Supplied data section start

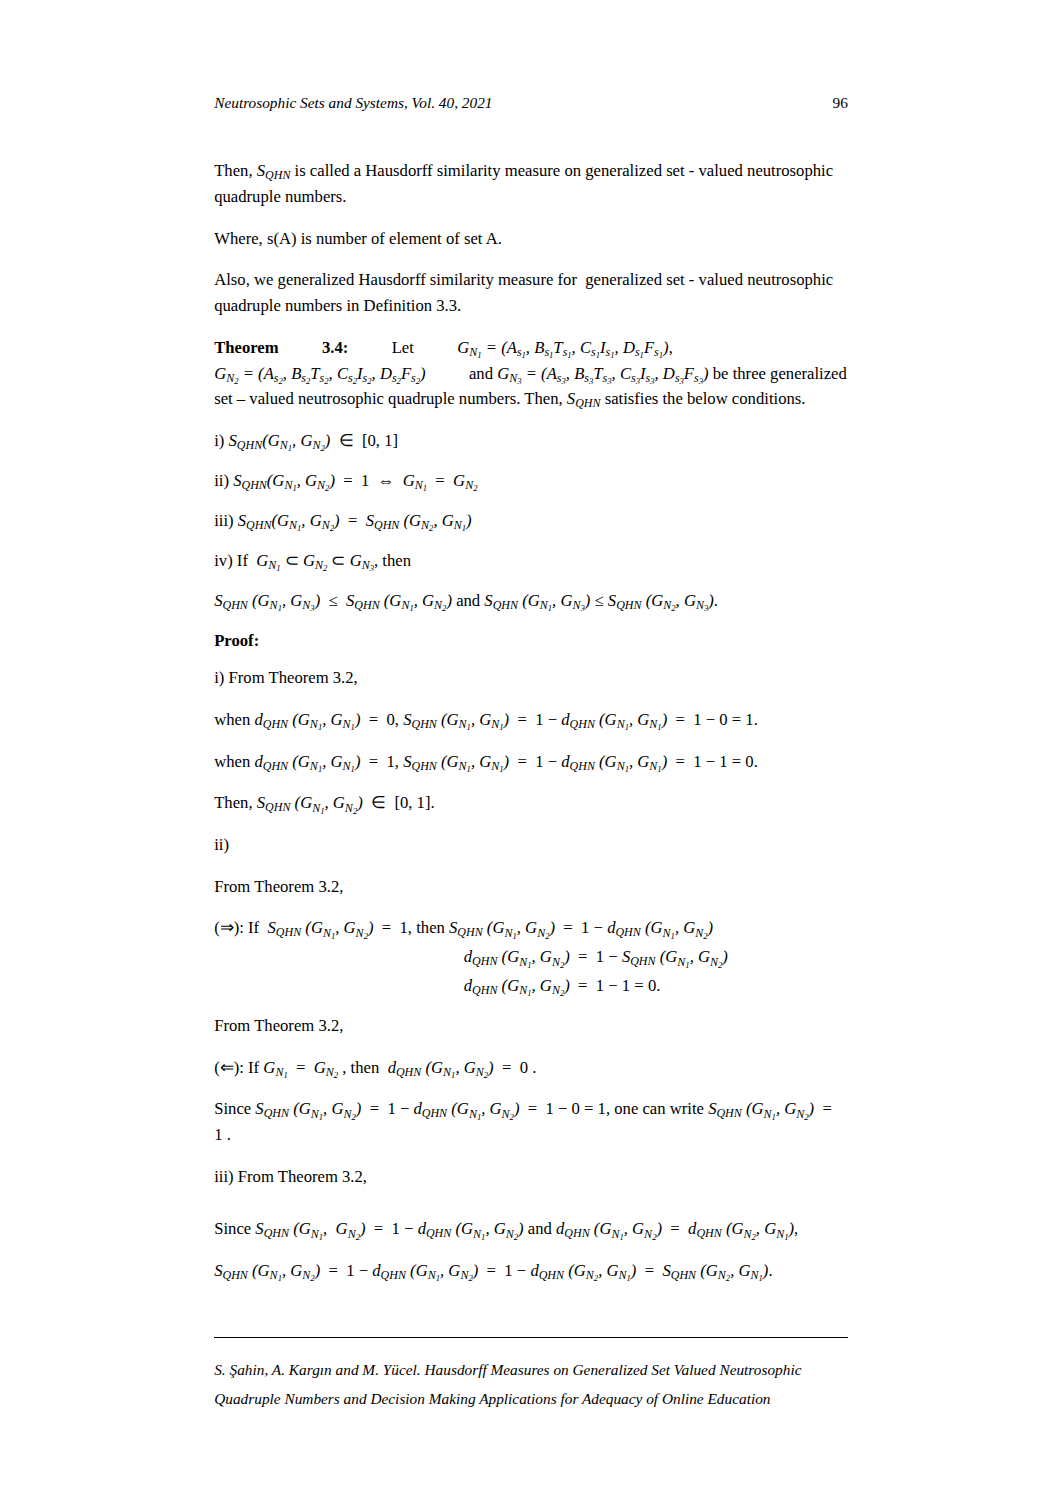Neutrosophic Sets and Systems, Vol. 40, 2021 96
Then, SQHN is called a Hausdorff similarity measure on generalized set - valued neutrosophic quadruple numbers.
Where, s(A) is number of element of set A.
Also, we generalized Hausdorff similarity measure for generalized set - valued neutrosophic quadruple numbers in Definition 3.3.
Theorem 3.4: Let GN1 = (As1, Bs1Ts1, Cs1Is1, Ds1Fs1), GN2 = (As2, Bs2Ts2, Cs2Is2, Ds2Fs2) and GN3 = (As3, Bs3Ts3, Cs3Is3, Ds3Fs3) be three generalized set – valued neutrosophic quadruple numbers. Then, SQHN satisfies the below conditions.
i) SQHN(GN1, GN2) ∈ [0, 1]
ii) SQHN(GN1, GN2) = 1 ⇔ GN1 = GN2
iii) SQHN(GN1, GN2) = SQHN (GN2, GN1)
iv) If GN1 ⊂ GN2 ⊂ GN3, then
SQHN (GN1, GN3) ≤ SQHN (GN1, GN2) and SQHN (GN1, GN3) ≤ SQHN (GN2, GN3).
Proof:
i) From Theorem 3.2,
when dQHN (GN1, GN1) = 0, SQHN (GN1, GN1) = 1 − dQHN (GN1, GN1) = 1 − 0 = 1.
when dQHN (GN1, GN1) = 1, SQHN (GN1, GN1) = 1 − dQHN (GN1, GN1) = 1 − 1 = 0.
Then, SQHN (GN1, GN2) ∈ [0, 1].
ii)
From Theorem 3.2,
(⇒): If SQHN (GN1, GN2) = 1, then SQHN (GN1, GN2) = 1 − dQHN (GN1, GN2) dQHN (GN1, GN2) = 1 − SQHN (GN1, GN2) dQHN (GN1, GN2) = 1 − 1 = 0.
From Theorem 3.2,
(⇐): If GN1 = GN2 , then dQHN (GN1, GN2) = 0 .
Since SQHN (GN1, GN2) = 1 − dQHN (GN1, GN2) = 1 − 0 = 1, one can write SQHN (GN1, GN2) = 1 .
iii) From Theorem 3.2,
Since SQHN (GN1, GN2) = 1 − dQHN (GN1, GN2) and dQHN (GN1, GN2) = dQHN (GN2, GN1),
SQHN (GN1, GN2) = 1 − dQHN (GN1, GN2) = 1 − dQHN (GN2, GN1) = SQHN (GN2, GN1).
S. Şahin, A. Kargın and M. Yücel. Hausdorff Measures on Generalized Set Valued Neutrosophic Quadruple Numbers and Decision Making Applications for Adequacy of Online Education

Supplied data section end

Problem to work on: Wherever the string "Since" appears in a line above, copy that line.

Your response:
Since SQHN (GN1, GN2) = 1 − dQHN (GN1, GN2) = 1 − 0 = 1, one can write SQHN (GN1, GN2) = 1 .
Since SQHN (GN1, GN2) = 1 − dQHN (GN1, GN2) and dQHN (GN1, GN2) = dQHN (GN2, GN1),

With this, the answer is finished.